◆ What is being asked:
Report every line of the data where the string "footprint" appears.

◆ Extracted data:
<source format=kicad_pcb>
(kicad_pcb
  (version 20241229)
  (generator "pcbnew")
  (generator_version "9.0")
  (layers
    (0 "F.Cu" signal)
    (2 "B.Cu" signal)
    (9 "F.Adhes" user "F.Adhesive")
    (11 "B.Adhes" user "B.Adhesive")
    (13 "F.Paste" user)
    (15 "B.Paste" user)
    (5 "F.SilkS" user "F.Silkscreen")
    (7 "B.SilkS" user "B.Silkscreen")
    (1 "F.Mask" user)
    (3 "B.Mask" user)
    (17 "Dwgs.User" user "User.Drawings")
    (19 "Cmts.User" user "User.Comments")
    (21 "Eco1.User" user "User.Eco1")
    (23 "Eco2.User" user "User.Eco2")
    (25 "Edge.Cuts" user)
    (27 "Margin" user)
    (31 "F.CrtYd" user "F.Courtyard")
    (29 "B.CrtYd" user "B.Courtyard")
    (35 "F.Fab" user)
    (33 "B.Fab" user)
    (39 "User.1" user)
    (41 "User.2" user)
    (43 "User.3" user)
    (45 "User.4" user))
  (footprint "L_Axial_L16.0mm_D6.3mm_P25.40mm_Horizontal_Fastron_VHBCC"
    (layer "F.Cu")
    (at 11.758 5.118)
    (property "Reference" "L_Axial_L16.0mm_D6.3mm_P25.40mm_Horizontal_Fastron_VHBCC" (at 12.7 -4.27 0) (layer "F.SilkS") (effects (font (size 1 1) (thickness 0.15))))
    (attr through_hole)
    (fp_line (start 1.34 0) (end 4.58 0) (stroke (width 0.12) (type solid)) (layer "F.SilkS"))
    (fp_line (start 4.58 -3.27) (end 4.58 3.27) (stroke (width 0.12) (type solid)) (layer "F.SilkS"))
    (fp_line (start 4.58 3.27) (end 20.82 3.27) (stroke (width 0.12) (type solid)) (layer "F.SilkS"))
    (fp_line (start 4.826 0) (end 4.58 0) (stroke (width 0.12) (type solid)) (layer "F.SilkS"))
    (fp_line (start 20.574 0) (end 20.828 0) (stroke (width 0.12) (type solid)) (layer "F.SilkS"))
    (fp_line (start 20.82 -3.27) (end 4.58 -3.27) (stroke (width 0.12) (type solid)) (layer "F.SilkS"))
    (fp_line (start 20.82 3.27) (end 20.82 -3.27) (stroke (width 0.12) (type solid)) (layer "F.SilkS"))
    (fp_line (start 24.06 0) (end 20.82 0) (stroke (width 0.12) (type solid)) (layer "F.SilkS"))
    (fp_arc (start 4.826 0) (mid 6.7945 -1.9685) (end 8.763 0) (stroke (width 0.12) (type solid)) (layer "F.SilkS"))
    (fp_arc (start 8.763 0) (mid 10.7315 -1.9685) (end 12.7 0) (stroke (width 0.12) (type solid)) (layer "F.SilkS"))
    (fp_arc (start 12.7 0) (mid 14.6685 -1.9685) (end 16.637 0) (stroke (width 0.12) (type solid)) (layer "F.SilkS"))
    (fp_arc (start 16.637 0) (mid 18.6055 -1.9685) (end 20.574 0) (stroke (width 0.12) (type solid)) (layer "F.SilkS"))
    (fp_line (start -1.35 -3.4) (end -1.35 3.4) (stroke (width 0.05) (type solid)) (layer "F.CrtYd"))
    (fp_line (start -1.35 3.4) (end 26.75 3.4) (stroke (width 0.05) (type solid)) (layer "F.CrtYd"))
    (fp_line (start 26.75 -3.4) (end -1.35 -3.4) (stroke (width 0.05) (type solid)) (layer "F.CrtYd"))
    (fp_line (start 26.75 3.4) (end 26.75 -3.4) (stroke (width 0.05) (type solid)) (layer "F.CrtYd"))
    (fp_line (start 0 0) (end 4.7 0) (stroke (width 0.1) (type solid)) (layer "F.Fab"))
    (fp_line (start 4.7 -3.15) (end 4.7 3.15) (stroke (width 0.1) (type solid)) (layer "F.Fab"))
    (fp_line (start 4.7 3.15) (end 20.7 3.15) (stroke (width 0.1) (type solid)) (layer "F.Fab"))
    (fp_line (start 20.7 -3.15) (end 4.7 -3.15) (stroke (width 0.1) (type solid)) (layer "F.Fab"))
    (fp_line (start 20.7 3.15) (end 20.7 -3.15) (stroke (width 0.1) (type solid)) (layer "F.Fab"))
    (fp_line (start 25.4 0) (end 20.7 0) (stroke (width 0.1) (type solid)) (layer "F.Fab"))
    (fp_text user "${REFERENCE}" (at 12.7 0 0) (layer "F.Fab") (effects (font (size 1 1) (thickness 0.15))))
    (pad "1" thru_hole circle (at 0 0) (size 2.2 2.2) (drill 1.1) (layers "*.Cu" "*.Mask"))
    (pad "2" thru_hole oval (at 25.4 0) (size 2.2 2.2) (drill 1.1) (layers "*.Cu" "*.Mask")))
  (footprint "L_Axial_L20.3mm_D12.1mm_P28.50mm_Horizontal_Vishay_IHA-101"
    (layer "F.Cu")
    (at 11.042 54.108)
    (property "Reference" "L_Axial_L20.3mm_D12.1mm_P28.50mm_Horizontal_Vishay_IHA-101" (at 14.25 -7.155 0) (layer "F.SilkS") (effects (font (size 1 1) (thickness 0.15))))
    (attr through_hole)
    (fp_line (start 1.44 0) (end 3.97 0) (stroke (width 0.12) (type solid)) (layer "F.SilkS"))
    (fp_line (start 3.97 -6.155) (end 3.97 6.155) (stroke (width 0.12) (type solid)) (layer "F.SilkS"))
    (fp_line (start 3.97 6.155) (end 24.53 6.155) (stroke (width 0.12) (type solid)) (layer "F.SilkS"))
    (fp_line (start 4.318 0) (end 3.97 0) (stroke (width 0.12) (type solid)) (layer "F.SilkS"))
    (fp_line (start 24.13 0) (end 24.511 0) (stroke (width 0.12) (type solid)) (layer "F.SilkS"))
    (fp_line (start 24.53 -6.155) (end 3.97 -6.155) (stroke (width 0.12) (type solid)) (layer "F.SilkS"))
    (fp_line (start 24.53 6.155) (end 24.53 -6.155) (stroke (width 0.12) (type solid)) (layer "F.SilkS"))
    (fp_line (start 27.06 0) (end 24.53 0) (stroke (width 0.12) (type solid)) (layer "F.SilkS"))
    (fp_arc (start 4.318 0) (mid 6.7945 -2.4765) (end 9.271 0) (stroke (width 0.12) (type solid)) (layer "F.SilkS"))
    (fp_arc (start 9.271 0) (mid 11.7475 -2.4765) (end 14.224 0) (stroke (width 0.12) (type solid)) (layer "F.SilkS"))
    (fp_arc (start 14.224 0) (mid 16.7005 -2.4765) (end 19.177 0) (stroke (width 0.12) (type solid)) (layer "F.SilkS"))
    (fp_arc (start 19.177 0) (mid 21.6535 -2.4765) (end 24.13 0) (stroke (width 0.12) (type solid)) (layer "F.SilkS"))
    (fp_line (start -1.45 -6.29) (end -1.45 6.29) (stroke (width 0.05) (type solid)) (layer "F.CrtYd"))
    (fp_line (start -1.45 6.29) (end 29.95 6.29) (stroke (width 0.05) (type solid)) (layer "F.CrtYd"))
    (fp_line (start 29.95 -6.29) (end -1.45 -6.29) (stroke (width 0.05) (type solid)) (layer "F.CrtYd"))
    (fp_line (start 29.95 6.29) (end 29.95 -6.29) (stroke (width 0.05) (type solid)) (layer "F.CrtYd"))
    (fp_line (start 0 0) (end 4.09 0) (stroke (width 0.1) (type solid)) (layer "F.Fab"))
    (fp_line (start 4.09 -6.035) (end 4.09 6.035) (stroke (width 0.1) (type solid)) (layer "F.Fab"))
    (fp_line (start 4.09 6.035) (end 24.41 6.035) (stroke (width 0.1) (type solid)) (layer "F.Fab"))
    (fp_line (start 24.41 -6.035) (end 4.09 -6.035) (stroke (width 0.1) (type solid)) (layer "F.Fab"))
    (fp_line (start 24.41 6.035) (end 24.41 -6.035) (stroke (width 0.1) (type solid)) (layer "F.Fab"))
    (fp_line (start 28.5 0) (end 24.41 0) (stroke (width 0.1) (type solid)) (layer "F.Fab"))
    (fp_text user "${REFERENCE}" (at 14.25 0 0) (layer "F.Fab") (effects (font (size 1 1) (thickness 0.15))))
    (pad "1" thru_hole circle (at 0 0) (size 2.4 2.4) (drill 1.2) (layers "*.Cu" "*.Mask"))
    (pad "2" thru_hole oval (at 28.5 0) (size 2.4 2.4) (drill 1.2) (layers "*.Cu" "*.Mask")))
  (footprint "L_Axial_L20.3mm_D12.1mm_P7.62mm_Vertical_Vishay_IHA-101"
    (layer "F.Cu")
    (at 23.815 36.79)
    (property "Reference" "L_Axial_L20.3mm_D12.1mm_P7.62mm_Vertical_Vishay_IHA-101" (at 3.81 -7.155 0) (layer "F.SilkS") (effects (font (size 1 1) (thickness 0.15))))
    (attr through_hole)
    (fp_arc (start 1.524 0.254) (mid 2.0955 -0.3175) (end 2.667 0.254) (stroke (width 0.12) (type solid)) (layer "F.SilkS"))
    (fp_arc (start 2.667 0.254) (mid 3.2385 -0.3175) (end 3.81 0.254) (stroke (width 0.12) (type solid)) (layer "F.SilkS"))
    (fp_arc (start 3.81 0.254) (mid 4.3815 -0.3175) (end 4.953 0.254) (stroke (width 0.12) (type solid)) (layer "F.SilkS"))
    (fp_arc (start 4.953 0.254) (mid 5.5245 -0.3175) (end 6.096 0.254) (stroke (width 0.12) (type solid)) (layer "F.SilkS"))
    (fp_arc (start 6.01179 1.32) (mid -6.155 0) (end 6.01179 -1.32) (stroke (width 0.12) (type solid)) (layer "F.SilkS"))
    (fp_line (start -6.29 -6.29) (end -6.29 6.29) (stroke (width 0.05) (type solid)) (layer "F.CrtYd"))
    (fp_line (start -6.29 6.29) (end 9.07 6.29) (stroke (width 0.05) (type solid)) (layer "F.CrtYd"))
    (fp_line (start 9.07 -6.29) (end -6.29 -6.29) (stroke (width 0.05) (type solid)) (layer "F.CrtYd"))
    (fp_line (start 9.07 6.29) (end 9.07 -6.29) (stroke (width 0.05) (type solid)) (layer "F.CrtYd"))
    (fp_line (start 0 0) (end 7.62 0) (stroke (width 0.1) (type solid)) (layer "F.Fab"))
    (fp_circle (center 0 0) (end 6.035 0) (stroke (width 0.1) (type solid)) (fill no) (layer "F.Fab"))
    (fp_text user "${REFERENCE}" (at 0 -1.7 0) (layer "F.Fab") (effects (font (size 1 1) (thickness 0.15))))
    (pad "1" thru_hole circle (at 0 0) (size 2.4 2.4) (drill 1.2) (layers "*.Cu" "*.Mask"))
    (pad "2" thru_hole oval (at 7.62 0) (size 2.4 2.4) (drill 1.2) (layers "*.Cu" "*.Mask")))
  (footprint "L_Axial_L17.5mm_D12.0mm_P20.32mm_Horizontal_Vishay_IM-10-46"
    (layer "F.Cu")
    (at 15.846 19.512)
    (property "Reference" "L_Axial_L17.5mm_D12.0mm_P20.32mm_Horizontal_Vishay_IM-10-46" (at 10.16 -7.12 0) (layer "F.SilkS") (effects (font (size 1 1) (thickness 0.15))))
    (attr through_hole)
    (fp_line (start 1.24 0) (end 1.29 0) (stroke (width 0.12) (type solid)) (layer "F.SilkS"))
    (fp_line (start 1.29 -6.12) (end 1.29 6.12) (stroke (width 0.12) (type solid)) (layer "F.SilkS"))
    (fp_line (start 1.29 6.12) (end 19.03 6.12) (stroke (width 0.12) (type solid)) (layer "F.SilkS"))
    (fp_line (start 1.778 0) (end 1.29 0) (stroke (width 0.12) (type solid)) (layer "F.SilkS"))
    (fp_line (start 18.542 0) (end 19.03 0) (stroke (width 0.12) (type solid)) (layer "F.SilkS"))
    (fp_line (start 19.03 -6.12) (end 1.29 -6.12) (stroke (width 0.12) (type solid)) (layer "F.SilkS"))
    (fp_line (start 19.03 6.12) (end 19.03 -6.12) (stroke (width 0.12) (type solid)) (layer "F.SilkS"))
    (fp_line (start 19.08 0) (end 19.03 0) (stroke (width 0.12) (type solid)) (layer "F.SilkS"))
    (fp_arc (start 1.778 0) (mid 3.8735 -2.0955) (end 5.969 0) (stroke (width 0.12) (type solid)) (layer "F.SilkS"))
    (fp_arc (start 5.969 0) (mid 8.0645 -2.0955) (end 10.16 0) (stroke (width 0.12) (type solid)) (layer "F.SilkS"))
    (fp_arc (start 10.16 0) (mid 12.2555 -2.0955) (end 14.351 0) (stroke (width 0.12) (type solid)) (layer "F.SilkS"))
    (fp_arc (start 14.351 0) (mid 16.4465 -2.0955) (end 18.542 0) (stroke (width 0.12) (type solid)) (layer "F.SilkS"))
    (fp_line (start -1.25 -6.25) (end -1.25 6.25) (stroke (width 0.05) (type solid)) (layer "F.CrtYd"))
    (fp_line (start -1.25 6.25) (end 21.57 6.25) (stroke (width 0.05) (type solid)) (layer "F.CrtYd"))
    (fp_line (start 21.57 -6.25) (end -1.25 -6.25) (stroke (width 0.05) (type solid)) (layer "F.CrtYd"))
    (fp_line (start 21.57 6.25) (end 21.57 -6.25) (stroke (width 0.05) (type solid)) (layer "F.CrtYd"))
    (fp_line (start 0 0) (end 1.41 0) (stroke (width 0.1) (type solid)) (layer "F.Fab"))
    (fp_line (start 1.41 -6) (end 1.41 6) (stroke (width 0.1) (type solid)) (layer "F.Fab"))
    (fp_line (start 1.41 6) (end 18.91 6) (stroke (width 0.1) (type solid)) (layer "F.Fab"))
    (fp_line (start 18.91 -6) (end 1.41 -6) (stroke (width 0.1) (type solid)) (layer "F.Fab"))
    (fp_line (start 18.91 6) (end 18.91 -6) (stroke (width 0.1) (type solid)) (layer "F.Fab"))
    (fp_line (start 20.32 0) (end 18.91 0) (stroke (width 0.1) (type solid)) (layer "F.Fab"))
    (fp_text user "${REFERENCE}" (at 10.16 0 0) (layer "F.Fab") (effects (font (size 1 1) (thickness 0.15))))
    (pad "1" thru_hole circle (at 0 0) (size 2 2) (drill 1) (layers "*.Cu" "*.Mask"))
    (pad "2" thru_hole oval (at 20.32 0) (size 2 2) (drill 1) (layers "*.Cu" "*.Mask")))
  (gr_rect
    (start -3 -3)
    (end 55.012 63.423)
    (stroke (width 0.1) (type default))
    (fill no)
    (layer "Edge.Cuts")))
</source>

◆ Written solution:
  (footprint "L_Axial_L16.0mm_D6.3mm_P25.40mm_Horizontal_Fastron_VHBCC"
  (footprint "L_Axial_L20.3mm_D12.1mm_P28.50mm_Horizontal_Vishay_IHA-101"
  (footprint "L_Axial_L20.3mm_D12.1mm_P7.62mm_Vertical_Vishay_IHA-101"
  (footprint "L_Axial_L17.5mm_D12.0mm_P20.32mm_Horizontal_Vishay_IM-10-46"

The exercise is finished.